作者:翟硕
爱可生 DBA 团队成员,负责公司 DMP 产品的运维和客户 MySQL 问题的处理。擅长数据库故障处理。对数据库技术和 python 有着浓厚的兴趣。
Online DDL 工具 gh-ost
一、gh-ost 介绍
gh-ost
是 GitHub 发布的一款用于 MySQL 的无触发器在线模式迁移解决方案。它是可测试的,并提供暂停,动态控制/重新配置,审计和许多操作特权。它在整个迁移过程中,对主服务器产生的工作量很少,与已迁移表上的现有工作分离。
gh-ost
与所有现有的在线模式更改工具都以类似的方式操作:它们以与原始表相似的方式创建幽灵表,将数据从原始表缓慢且增量地复制到幽灵表,同时应用正在进行的更改(INSERT,DELETE,UPDATE)到幽灵表。最后,在适当的时候,它用幽灵表替换了原始表。gh-ost
使用相同的模式。但是,它与所有现有工具的不同之处在于不使用触发器。取而代之的是,gh-ost
使用二进制日志流捕获表的更改,然后将其异步应用到幽灵表。

记录摘录
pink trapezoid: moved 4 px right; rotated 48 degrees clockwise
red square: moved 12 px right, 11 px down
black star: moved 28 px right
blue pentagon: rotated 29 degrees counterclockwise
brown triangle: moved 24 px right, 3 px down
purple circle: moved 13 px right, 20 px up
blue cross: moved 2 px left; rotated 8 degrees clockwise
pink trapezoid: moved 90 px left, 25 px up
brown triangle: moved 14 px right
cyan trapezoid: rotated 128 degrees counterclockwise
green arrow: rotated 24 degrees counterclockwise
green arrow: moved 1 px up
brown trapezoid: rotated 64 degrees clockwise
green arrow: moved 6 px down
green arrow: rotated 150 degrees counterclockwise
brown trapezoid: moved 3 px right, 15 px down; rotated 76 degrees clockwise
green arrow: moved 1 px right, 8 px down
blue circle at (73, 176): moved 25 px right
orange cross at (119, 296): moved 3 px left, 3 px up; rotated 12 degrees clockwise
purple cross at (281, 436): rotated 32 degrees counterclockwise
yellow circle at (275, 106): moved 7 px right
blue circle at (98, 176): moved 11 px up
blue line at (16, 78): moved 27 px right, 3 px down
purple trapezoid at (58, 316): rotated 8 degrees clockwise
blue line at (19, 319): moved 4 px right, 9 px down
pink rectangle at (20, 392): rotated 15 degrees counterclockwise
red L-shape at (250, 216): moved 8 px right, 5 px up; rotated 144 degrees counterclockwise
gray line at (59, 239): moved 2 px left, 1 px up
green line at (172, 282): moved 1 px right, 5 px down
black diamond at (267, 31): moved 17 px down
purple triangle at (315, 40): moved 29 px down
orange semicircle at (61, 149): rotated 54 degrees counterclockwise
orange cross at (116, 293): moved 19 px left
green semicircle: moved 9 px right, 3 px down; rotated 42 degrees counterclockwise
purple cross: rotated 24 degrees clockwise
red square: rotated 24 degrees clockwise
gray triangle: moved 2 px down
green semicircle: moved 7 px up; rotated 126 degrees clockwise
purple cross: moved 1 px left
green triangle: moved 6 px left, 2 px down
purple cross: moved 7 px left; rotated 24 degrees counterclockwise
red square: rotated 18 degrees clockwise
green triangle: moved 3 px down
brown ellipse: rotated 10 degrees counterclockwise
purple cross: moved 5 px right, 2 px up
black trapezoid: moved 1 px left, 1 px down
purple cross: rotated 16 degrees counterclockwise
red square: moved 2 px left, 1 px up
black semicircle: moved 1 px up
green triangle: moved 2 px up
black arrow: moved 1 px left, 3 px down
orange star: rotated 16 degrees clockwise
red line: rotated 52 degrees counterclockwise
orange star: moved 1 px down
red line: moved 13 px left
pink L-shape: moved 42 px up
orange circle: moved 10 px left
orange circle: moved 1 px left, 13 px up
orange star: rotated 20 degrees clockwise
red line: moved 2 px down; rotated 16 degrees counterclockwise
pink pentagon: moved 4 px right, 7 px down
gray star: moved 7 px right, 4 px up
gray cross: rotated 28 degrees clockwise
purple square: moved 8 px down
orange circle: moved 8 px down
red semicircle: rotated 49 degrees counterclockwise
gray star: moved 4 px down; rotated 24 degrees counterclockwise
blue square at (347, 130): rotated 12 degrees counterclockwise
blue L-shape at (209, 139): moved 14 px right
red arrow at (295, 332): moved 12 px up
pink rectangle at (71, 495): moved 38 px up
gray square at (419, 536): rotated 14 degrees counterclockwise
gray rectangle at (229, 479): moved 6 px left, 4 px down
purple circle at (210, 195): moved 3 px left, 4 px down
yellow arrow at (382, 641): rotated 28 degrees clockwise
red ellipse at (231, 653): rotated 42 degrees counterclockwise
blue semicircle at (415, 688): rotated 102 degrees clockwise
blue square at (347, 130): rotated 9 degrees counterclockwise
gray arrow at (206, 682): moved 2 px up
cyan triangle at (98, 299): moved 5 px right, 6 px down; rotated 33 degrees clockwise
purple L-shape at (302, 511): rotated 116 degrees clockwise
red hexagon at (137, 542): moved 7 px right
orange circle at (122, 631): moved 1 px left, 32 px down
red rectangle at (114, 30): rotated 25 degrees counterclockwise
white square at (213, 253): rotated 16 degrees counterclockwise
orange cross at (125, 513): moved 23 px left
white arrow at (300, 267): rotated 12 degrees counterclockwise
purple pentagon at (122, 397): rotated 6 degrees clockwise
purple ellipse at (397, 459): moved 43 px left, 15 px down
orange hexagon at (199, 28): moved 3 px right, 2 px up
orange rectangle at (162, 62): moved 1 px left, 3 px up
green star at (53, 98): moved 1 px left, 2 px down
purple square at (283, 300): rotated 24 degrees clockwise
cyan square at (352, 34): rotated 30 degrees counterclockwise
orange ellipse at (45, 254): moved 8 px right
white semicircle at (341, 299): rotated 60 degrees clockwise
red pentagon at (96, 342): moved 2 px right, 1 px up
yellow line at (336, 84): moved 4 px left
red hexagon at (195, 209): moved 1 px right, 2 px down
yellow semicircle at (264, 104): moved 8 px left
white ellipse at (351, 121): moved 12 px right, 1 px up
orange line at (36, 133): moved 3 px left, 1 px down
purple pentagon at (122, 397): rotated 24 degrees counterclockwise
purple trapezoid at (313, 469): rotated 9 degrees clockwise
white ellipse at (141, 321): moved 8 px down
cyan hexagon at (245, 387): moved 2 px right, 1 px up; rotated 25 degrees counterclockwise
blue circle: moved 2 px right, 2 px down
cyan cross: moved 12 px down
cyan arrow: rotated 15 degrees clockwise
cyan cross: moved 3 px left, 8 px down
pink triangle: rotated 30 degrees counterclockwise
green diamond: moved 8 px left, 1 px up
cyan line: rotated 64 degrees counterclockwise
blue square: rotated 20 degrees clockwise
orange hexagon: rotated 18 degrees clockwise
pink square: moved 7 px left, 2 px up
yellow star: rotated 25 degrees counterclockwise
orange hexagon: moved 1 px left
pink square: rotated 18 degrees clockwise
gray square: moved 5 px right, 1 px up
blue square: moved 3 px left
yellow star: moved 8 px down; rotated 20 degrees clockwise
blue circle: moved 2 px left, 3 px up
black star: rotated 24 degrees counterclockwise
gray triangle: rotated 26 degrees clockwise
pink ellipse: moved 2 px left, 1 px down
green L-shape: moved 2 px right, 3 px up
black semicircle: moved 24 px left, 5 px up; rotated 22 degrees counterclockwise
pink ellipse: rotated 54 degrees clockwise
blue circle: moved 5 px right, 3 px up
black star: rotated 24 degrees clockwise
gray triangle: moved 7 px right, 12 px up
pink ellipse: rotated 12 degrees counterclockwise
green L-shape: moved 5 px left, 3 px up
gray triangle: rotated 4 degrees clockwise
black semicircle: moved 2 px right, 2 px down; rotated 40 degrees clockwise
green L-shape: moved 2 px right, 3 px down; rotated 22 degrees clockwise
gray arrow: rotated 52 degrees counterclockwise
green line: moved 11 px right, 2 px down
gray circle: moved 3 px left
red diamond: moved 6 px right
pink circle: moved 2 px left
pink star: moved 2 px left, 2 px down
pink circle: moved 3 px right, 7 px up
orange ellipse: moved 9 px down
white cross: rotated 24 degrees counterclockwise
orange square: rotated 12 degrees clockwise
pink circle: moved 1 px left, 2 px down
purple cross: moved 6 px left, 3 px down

任务要求
列出关于 gh-ost 的文档正文中所说该工具提供的全部功能。 请仅依据文档正文作答。

练习结果
暂停;动态控制/重新配置;审计;许多操作特权